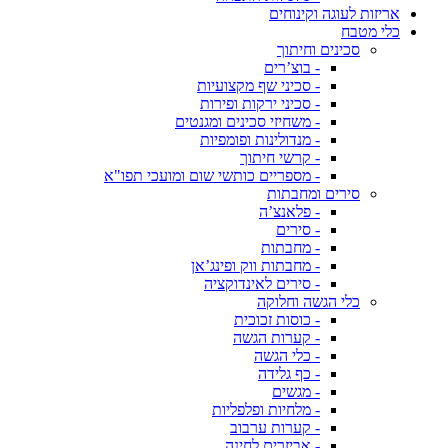
אריזות לעוגה וקינוחים
כלי מטבח
סכינים וחיתוך
- בוצ’רים
- סכיני שף מקצועיות
- סכיני ירקות ופירות
- משחיזי סכינים ומגנטים
- מנדולינות ופומפיות
- קרשי חיתוך
- מספריים כותשי שום ומועכי תפו"א
סירים ומחבתות
- פלאנצ’ה
- סירים
- מחבתות
- מחבתות ווק ופינג’אן
- סירים לאינדוקציה
כלי הגשה וחלוקה
- כוסות זכוכית
- קערות הגשה
- כלי הגשה
- כף גלידה
- מגשים
- מלחיות ופלפליות
- קערות ערבוב
- אביזרים לחינה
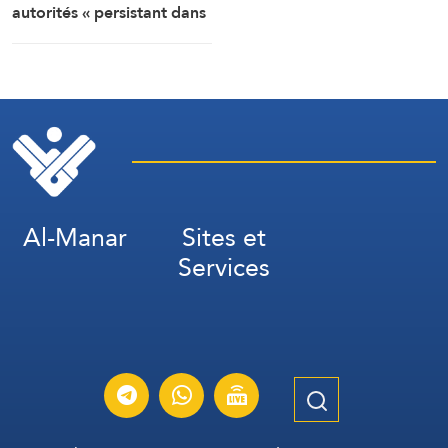
autorités « persistant dans
la soumission, la
capitulation et les
négociations humiliantes »
Al-Manar
Sites et
Services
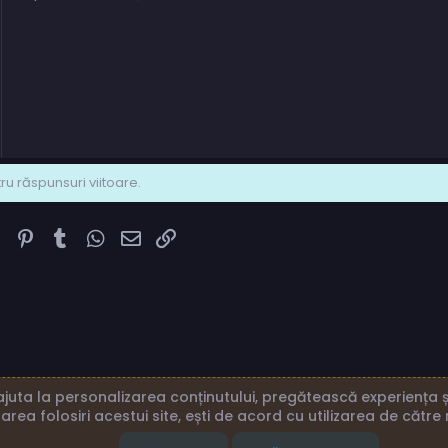
u răspunsuri viitoare.
k
ter
Reddit
Pinterest
Tumblr
WhatsApp
Email
Link
juta la personalizarea conținutului, pregătească experiența și
area folosiri acestui site, ești de acord cu utilizarea de către 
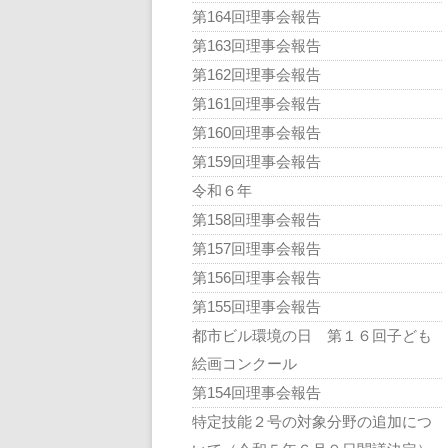
第164回理事会報告
第163回理事会報告
第162回理事会報告
第161回理事会報告
第160回理事会報告
第159回理事会報告
令和６年
第158回理事会報告
第157回理事会報告
第156回理事会報告
第155回理事会報告
都市ビル環境の日 第１６回子ども
絵画コンクール
第154回理事会報告
特定技能２号の対象分野の追加につ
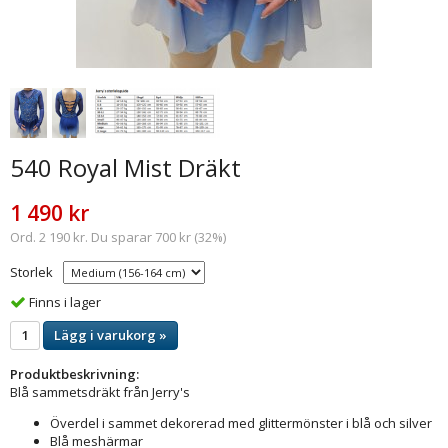
540 Royal Mist Dräkt
1 490 kr
Ord. 2 190 kr. Du sparar 700 kr (32%)
Storlek
Finns i lager
Lägg i varukorg »
Produktbeskrivning:
Blå sammetsdräkt från Jerry's
Överdel i sammet dekorerad med glittermönster i blå och silver
Blå meshärmar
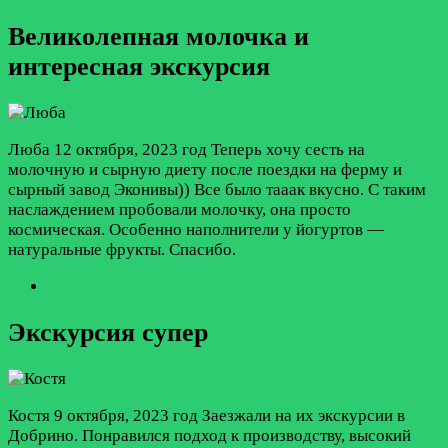
Великолепная молочка и
интересная экскурсия
Люба
12 октября, 2023 год
Теперь хочу сесть на
молочную и сырную диету после поездки на ферму и
сырный завод Эконивы)) Все было тааак вкусно. С таким
наслаждением пробовали молочку, она просто
космическая. Особенно наполнители у йогуртов —
натуральные фрукты. Спасибо.
Экскурсия супер
Костя
9 октября, 2023 год
Заезжали на их экскурсии в
Добрино. Понравился подход к производству, высокий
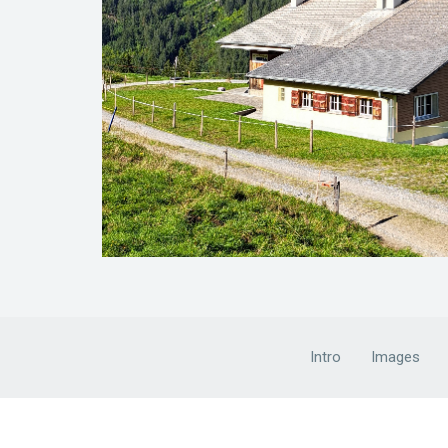
Intro
Images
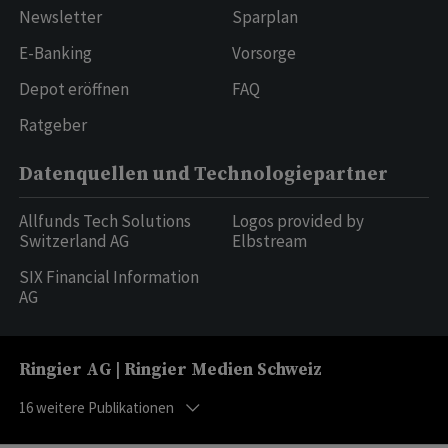
Newsletter
Sparplan
E-Banking
Vorsorge
Depot eröffnen
FAQ
Ratgeber
Datenquellen und Technologiepartner
Allfunds Tech Solutions
Logos provided by
Switzerland AG
Elbstream
SIX Financial Information
AG
Ringier AG | Ringier Medien Schweiz
16
weitere Publikationen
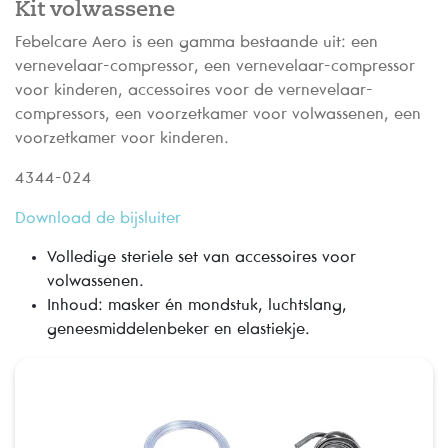
Kit volwassene
Febelcare Aero is een gamma bestaande uit: een
vernevelaar-compressor, een vernevelaar-compressor
voor kinderen, accessoires voor de vernevelaar-
compressors, een voorzetkamer voor volwassenen, een
voorzetkamer voor kinderen.
4344-024
Download de bijsluiter
Volledige steriele set van accessoires voor
volwassenen.
Inhoud: masker én mondstuk, luchtslang,
geneesmiddelenbeker en elastiekje.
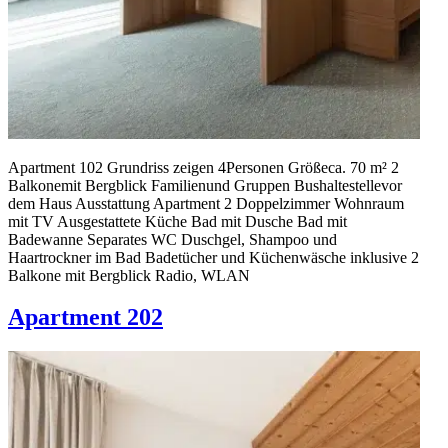
Apartment 102 Grundriss zeigen 4Personen Größeca. 70 m² 2
Balkonemit Bergblick Familienund Gruppen Bus­haltestellevor
dem Haus Ausstattung Apartment 2 Doppelzimmer Wohnraum
mit TV Ausgestattete Küche Bad mit Dusche Bad mit
Badewanne Separates WC Duschgel, Shampoo und
Haartrockner im Bad Badetücher und Küchenwäsche inklusive 2
Balkone mit Bergblick Radio, WLAN
Apartment 202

▶ _Directions_
Write out the records once more, word for word, though without the pictures they contain.

▶ _Task result_
אריזות לעוגה וקינוחים
כלי מטבח
סכינים וחיתוך
- בוצ’רים
- סכיני שף מקצועיות
- סכיני ירקות ופירות
- משחיזי סכינים ומגנטים
- מנדולינות ופומפיות
- קרשי חיתוך
- מספריים כותשי שום ומועכי תפו"א
סירים ומחבתות
- פלאנצ’ה
- סירים
- מחבתות
- מחבתות ווק ופינג’אן
- סירים לאינדוקציה
כלי הגשה וחלוקה
- כוסות זכוכית
- קערות הגשה
- כלי הגשה
- כף גלידה
- מגשים
- מלחיות ופלפליות
- קערות ערבוב
- אביזרים לחינה
autorités « persistant dans
la soumission, la
capitulation et les
négociations humiliantes »
Al-Manar
Sites et
Services
u răspunsuri viitoare.
k
ter
Reddit
Pinterest
Tumblr
WhatsApp
Email
Link
juta la personalizarea conținutului, pregătească experiența și
area folosiri acestui site, ești de acord cu utilizarea de către 
第164回理事会報告
第163回理事会報告
第162回理事会報告
第161回理事会報告
第160回理事会報告
第159回理事会報告
令和６年
第158回理事会報告
第157回理事会報告
第156回理事会報告
第155回理事会報告
都市ビル環境の日 第１６回子ども
絵画コンクール
第154回理事会報告
特定技能２号の対象分野の追加につ
540 Royal Mist Dräkt
1 490 kr
Ord. 2 190 kr. Du sparar 700 kr (32%)
Storlek
Finns i lager
Lägg i varukorg »
Produktbeskrivning:
Blå sammetsdräkt från Jerry's
Överdel i sammet dekorerad med glittermönster i blå och silver
Blå meshärmar
Великолепная молочка и
интересная экскурсия
Люба
12 октября, 2023 год
Теперь хочу сесть на
молочную и сырную диету после поездки на ферму и
сырный завод Эконивы)) Все было тааак вкусно. С таким
наслаждением пробовали молочку, она просто
космическая. Особенно наполнители у йогуртов —
натуральные фрукты. Спасибо.
Экскурсия супер
Костя
9 октября, 2023 год
Заезжали на их экскурсии в
Добрино. Понравился подход к производству, высокий
Intro
Images
Newsletter
Sparplan
E-Banking
Vorsorge
Depot eröffnen
FAQ
Ratgeber
Datenquellen und Technologiepartner
Allfunds Tech Solutions
Logos provided by
Switzerland AG
Elbstream
SIX Financial Information
AG
Ringier AG | Ringier Medien Schweiz
16
weitere Publikationen
Kit volwassene
Febelcare Aero is een gamma bestaande uit: een
vernevelaar-compressor, een vernevelaar-compressor
voor kinderen, accessoires voor de vernevelaar-
compressors, een voorzetkamer voor volwassenen, een
voorzetkamer voor kinderen.
4344-024
Download de bijsluiter
Volledige steriele set van accessoires voor
volwassenen.
Inhoud: masker én mondstuk, luchtslang,
geneesmiddelenbeker en elastiekje.
Apartment 102 Grundriss zeigen 4Personen Größeca. 70 m² 2
Balkonemit Bergblick Familienund Gruppen Bus­haltestellevor
dem Haus Ausstattung Apartment 2 Doppelzimmer Wohnraum
mit TV Ausgestattete Küche Bad mit Dusche Bad mit
Badewanne Separates WC Duschgel, Shampoo und
Haartrockner im Bad Badetücher und Küchenwäsche inklusive 2
Balkone mit Bergblick Radio, WLAN
Apartment 202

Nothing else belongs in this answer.